She was born in Vienna on 27 January 1892 to Archduke Franz Salvator of Austria and his wife, Archduchess Marie Valerie, youngest daughter of Emperor Franz Joseph I of Austria. She married at Niederwallsee on 19 September 1912 Georg Count von Waldburg zu Zeil und Hohenems (1878–1955). The marriage was one of love and not a political marriage. Georg von Waldburg had no money or property, and had been hired as a tutor for her brothers.

They had four children, three daughters and a son:

- Countess Marie Valerie von Waldburg-Zeil (28 June 1913 – 8 July 2011), married Archduke Georg of Austria, Prince of Tuscany (1905–1952) in 1936. He was the younger son of Archduke Peter Ferdinand of Austria and his wife, Princess Maria Cristina of Bourbon-Two Sicilies.

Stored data
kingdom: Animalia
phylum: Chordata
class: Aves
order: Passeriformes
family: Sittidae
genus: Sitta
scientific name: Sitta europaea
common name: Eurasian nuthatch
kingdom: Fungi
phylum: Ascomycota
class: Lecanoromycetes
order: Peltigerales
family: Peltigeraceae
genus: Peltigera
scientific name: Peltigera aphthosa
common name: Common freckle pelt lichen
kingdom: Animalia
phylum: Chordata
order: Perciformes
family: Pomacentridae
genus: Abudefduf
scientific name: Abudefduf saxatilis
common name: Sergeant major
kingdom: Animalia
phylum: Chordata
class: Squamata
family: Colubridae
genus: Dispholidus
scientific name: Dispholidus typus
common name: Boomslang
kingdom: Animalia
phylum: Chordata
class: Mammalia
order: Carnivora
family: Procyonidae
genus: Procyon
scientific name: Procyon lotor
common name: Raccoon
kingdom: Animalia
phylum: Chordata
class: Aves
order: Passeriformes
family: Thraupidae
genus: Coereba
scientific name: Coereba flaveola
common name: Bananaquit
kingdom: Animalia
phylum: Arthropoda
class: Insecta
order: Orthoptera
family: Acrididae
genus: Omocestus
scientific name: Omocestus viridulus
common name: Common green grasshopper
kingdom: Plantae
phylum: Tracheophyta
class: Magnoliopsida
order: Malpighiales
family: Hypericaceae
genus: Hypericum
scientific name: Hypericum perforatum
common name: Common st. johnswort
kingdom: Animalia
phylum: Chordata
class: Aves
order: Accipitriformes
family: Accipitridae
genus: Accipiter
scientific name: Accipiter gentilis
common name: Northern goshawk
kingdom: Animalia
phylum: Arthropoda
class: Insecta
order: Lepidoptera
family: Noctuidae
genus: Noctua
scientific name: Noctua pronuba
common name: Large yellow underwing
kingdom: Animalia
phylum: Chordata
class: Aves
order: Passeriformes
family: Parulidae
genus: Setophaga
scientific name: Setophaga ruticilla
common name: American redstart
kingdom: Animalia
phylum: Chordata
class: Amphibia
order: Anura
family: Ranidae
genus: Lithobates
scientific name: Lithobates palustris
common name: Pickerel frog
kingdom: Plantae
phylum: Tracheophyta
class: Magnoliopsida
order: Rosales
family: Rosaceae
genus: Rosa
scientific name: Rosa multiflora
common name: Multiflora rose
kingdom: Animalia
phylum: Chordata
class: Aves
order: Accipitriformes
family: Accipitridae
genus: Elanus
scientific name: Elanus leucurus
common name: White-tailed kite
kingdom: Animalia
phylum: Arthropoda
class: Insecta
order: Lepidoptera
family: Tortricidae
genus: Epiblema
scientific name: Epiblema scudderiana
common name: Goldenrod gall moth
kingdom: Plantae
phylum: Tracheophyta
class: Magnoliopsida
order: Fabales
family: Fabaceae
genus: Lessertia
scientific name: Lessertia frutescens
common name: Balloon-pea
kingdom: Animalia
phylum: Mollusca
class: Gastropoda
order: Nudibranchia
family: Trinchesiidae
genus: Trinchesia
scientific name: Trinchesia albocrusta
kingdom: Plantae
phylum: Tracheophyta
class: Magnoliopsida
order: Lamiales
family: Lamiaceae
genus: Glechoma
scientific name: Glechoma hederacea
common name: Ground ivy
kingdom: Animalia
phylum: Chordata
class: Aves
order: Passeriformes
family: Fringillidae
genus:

| Directions for this task |
Write the next part of the text about the woman born in Vienna in 1892, picking up right after its final sentence. The stored data has no role in this work.

| Task output |
- Countess Klementine von Waldburg-Zeil (5 October 1914 – 24 September 1941), unmarried and without issue.
- Countess Elisabeth von Waldburg-Zeil (23 February 1917 – 18 June 1979), unmarried and without issue.
- Count Franz Josef von Waldburg-Zeil (7 March 1927 – 31 August 2022), married Countess Priscilla of Schönborn-Wiesentheid in 1956. They had seven children.

Archduchess Elisabeth Franziska was a painter for some time. She died, aged 38, of pneumonia on 29 January 1930. Her widower remarried nearly two years later, on 29 December 1931, to her younger sister Gertrud.